== Data to process

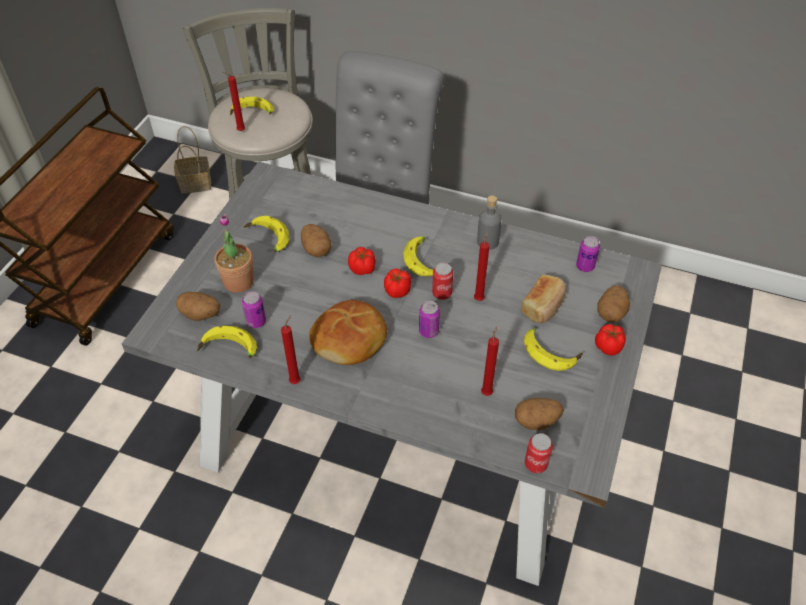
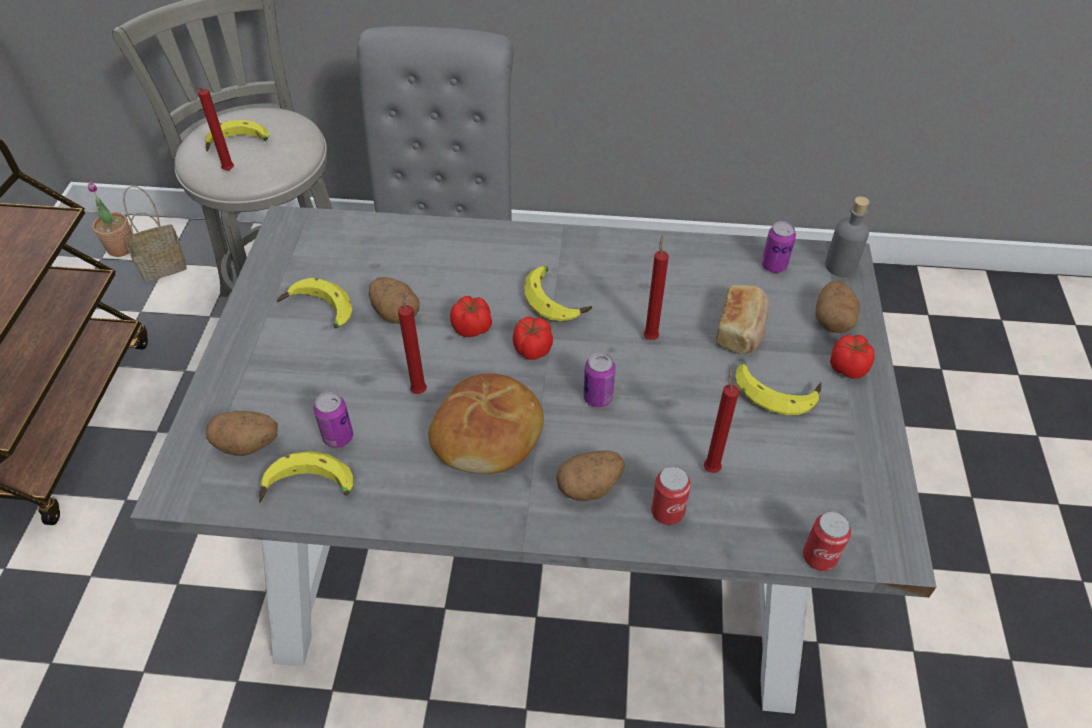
camera: 15 degrees left, 0 degrees up
(238, 281) = (292, 383): potted plant -> potted plant (121, 248)
(296, 380) = (428, 514): red candle -> red candle (420, 390)
(442, 293) = (596, 340): can -> can (667, 512)
(487, 242) = (633, 257): grey bottle -> grey bottle (840, 266)
(537, 421) = (795, 493): potato -> potato (589, 486)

====

Set the data above down again exactly as given, with no pictures.

camera: 15 degrees left, 0 degrees up
(238, 281) = (292, 383): potted plant -> potted plant (121, 248)
(296, 380) = (428, 514): red candle -> red candle (420, 390)
(442, 293) = (596, 340): can -> can (667, 512)
(487, 242) = (633, 257): grey bottle -> grey bottle (840, 266)
(537, 421) = (795, 493): potato -> potato (589, 486)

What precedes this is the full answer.